Her eyes watched the box intensely. After a few seconds I said, “There! It should be done, now dig in on that side until you find it.” 


I was suddenly worried that sand was an aversion of hers, so I was relieved when she reached her hand in without hesitation. She dug around for a few seconds and her face immediately lit up as she pulled out the shiny blue gem. 


“It’s a JEWEL!” She shrieked. She rubbed it between her palms, her “bear burn” seemingly healed and tears dried away. 


After that, when Calen came to the clinic unconsolable about a (real or maybe-imagined) ailment, I could almost always get her to perform the “Calen Ritual” - named by Calen herself. It wasn’t a perfect solution, as she sometimes stopped at the clinic in a good mood, demanding a gem for nothing. Once I explained that you could only get a gem from a rock squeezed with genuine bad feelings, though, those visits mostly stopped. 


On the last day of school, I gave her back all of the rocks she had put into the box. I told her that I’d traded some of my own good-feeling gems for her yucky-feeling ones, so that when she was home and felt sad, she could pull one out, transfer her big emotions to the rock, then save them to turn in for next year. 


“It will give you a head start by earning them over the summer,” I told her.  
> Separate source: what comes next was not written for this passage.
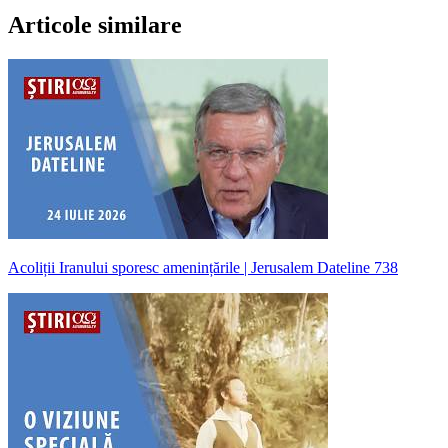
Articole similare
Acoliții Iranului sporesc amenințările | Jerusalem Dateline 738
She hugged me goodbye and I hid my face as tears welled up in my eyes. When I started my new occupation as a school nurse, I never thought about how badly it would hurt to let the kids like Calen go home for the summer. I, like many others at Kinderton, wished we could just go and get her - that we could save her. We couldn’t, though. During the school year, we could give her all of the love and care that we could - but over the summer, there wasn’t anything we could do for her except hope she’s okay and silently beg that she returns the following year. 
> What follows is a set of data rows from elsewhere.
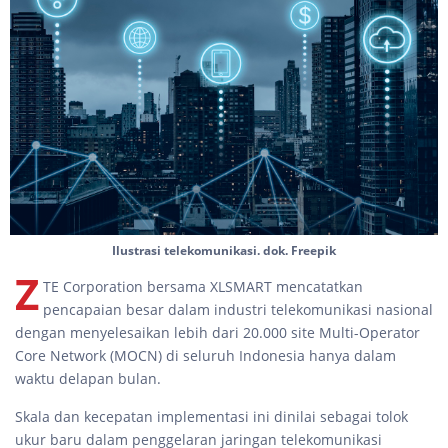
Ilustrasi telekomunikasi. dok. Freepik
Z
TE Corporation bersama XLSMART mencatatkan
pencapaian besar dalam industri telekomunikasi nasional
dengan menyelesaikan lebih dari 20.000 site Multi-Operator
Core Network (MOCN) di seluruh Indonesia hanya dalam
waktu delapan bulan.
Skala dan kecepatan implementasi ini dinilai sebagai tolok
ukur baru dalam penggelaran jaringan telekomunikasi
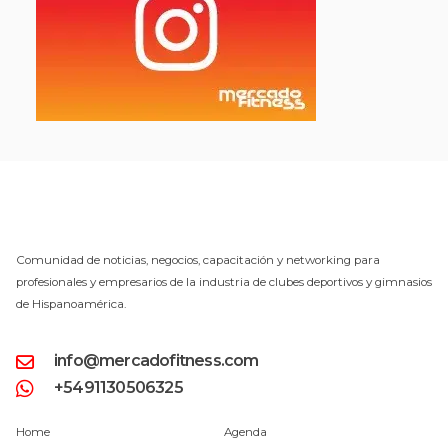
Comunidad de noticias, negocios, capacitación y networking para
profesionales y empresarios de la industria de clubes deportivos y gimnasios
de Hispanoamérica.
info@mercadofitness.com
+5491130506325
Home
Agenda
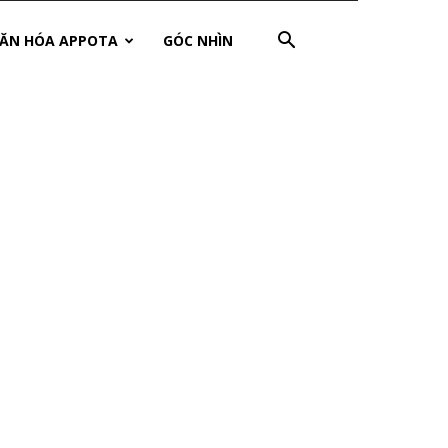
ĂN HÓA APPOTA
GÓC NHÌN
And, if anyone was wondering why Calen’s abuse and neglect were never reported, let me reassure you they were. Half a dozen times, in fact, by just as many different staff members over the years, including twice myself. If anyone wondered why nothing was ever done and why neither her nor her little brother were removed from their gut wrenching, sad-excuse-for-parents homelife . . . well, the rest of us - through frustrated tears and investigative reports stating “no further action required” - we all always wondered that too.